Tuesday, August 26, 2003

I was all set to give you my fantasy football draftm and corresponding thoughts on the upcoming season, but this afternoon, the Pirates traded away the team. I don't mean it literally, but removing Brian Giles from the equation of the team pretty much changes everything about the team. For years the experts have said how good Giles would be with a supporting cast. Well, San Diego will now find out, and Pittsburgh will find out how it doesn't even have a supporting cast.
As much as people like to say that Giles has been the most underrated player in baseball, I don't think they quite grasp the level of truth in that.
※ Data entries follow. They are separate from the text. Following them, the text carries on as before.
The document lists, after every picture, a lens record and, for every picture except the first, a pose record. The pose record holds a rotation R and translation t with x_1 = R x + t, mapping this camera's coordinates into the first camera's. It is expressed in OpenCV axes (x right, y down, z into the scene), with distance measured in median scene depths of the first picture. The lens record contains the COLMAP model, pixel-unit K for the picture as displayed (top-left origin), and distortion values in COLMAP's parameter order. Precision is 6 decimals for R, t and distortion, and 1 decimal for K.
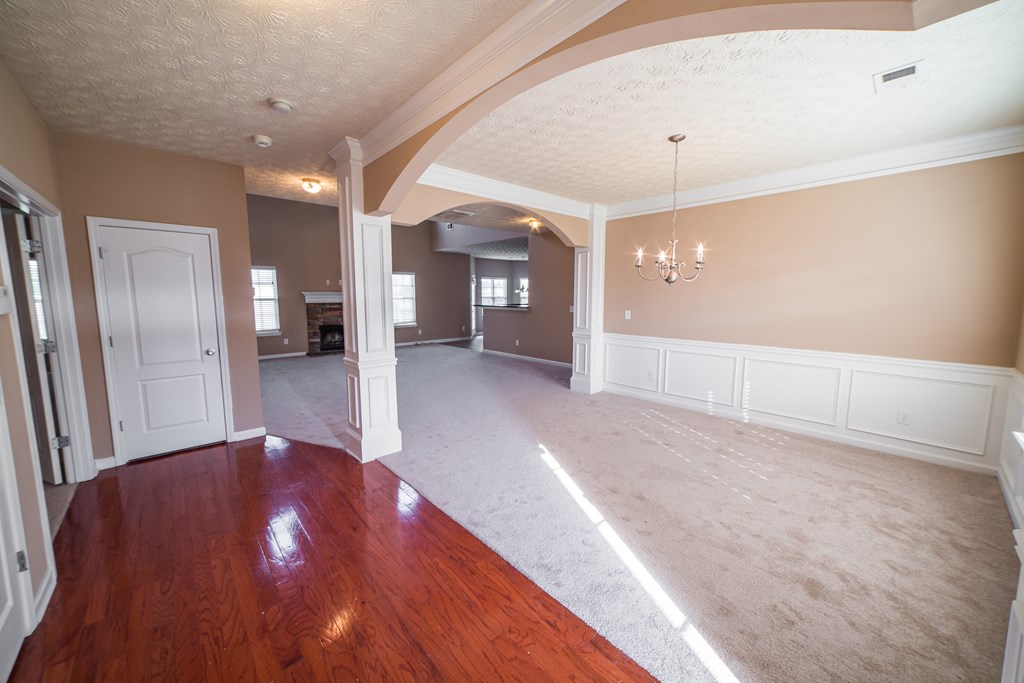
lens RADIAL K [[380.2, 0, 509.2], [0, 380.2, 330.8], [0, 0, 1]] dist [-0.009525, 0.002489]
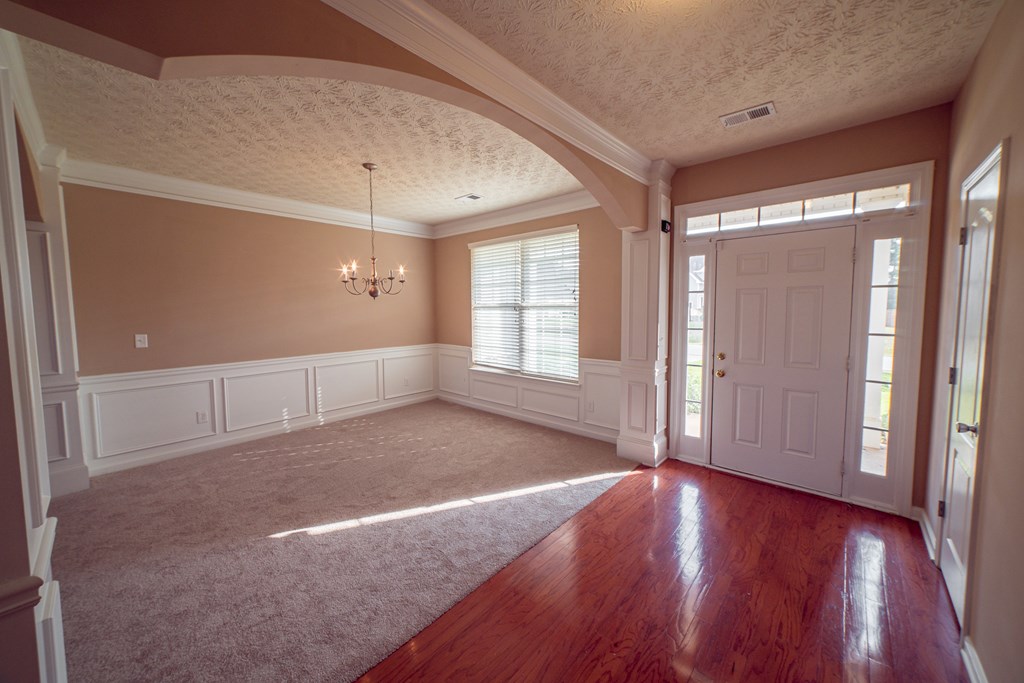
lens RADIAL K [[380.2, 0, 516.0], [0, 380.2, 335.3], [0, 0, 1]] dist [-0.009525, 0.002489]
pose [[-0.116500, -0.072957, 0.990507, -0.515395], [0.103364, 0.990992, 0.085150, -0.051047], [-0.987797, 0.112302, -0.107910, 0.536328]]
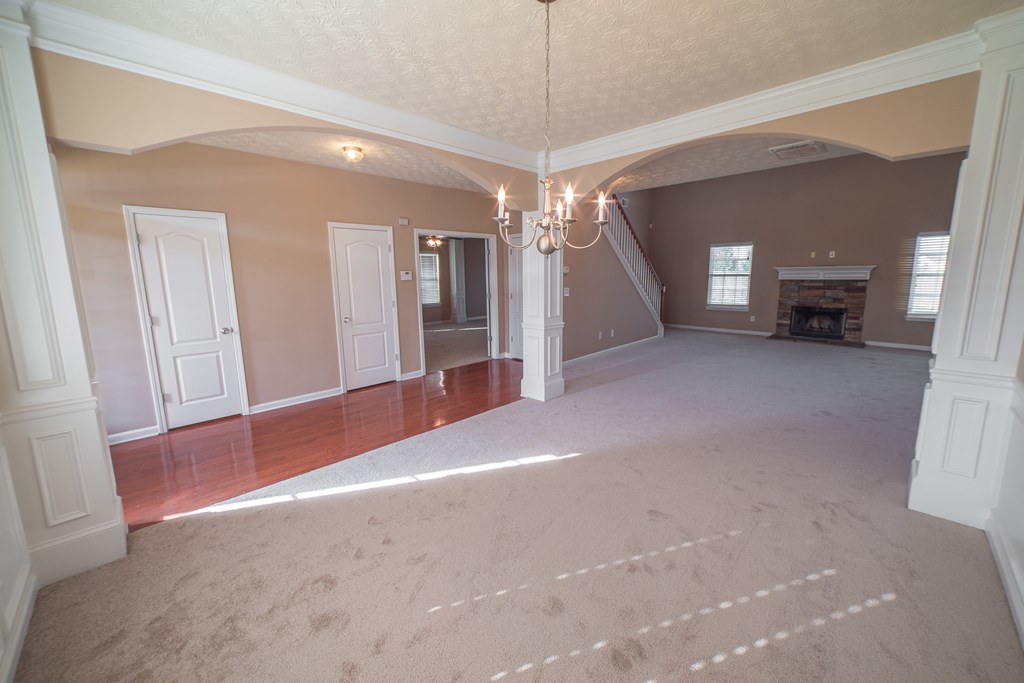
lens RADIAL K [[380.2, 0, 510.8], [0, 380.2, 335.1], [0, 0, 1]] dist [-0.009525, 0.002489]
pose [[0.052392, 0.161392, -0.985499, 0.745666], [-0.084046, 0.984066, 0.156689, -0.065585], [0.995084, 0.074618, 0.065121, 0.673964]]
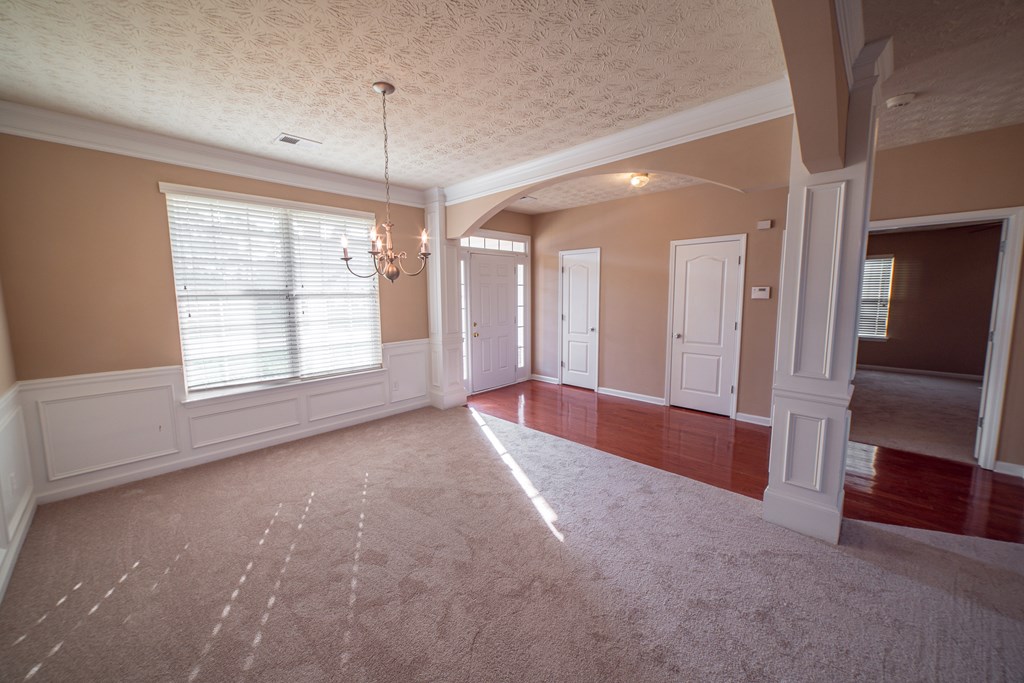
lens RADIAL K [[380.2, 0, 520.6], [0, 380.2, 337.5], [0, 0, 1]] dist [-0.009525, 0.002489]
pose [[-0.995339, 0.019334, -0.094479, 0.174648], [-0.001302, 0.976915, 0.213625, -0.128852], [0.096428, 0.212752, -0.972336, 1.317038]]
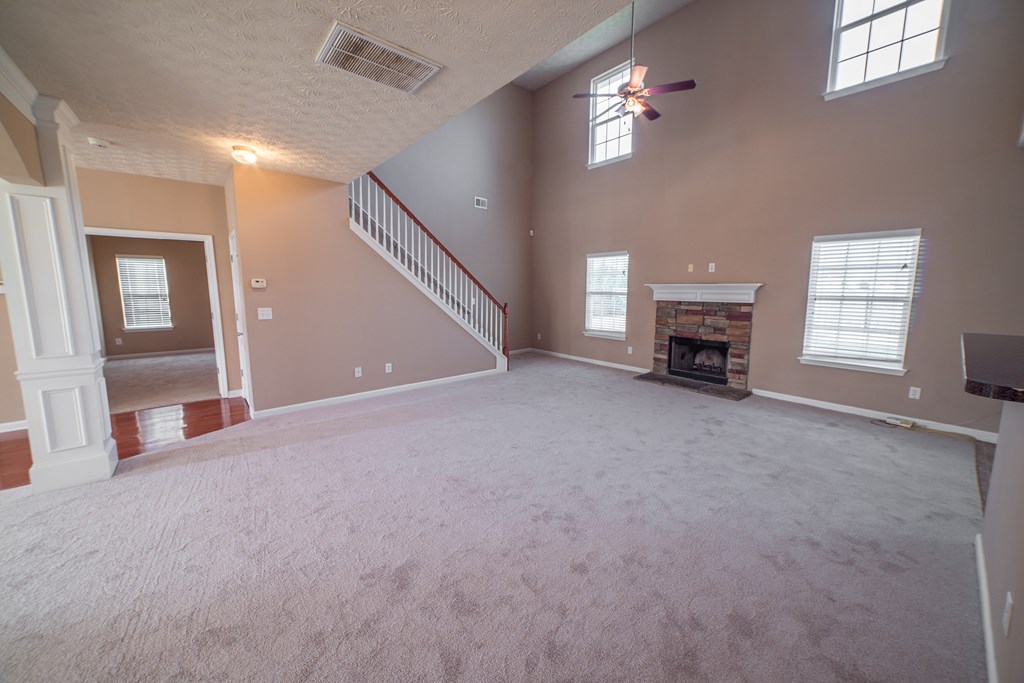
lens RADIAL K [[380.2, 0, 512.4], [0, 380.2, 336.2], [0, 0, 1]] dist [-0.009525, 0.002489]
pose [[-0.019995, 0.128243, -0.991541, 0.338251], [-0.099978, 0.986512, 0.129608, -0.156534], [0.994789, 0.101724, -0.006904, 1.635615]]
If we take what people claim as the most useful stat (OPS), and take Giles career numbers, he ranks 11th all-time. Look at who he's above in that list, that's frightening. (Thanks, Joe, for pointing that out years ago.) More importantly for me, he's probably the best Pirate in the past 20 years. (I easily grant that Bonds has been a far superior player, but the majority of his career years were as a Giant.)
Do I think it was a good trade? It's hard to tell, because basically, there's no way to compensate a team adequately. Perez and Bay look like enough to make it a promising trade for 2004. The PTBNL will tell a great deal. The majority are projecting Corey Stewart, some are projecting Xavier Nady or Josh Barfield, which I'd prefer, but doubt. Nady could sit in at third, and we'd really have something. Right now I'm guessing the 2004 Bucs will look like this on the field.

C: Kendall, Humberto Cota
1B: Craig Wilson(finally given a regular position)
2B: Freddy Sanchez or Bobby Hill
SS: Sanchez or Jack Wilson
3B: No clue, hopefully Nady, possibly Hill
OF: Bay, Redman, Tony Alvarez, J. J. Davis, Matt Stairs (He's basically volunteered to be the veteran presence on the team for next year. The only other choice being Sanders, who is going to be a free agent, if not traded.)

I gotta admit it's a major rewrite of the lineup, and oddly, it sounds more promising than the opening lineup of several years past. However, they are going to a major learning curve, and it's going to hurt bad. The pitching will be less worrisome, we've got that coming through the pipeline in spades right now, and 2004 is supposed to be when the first batch of pitchers reaches the majors. So it's rebuilding again. We're used to it.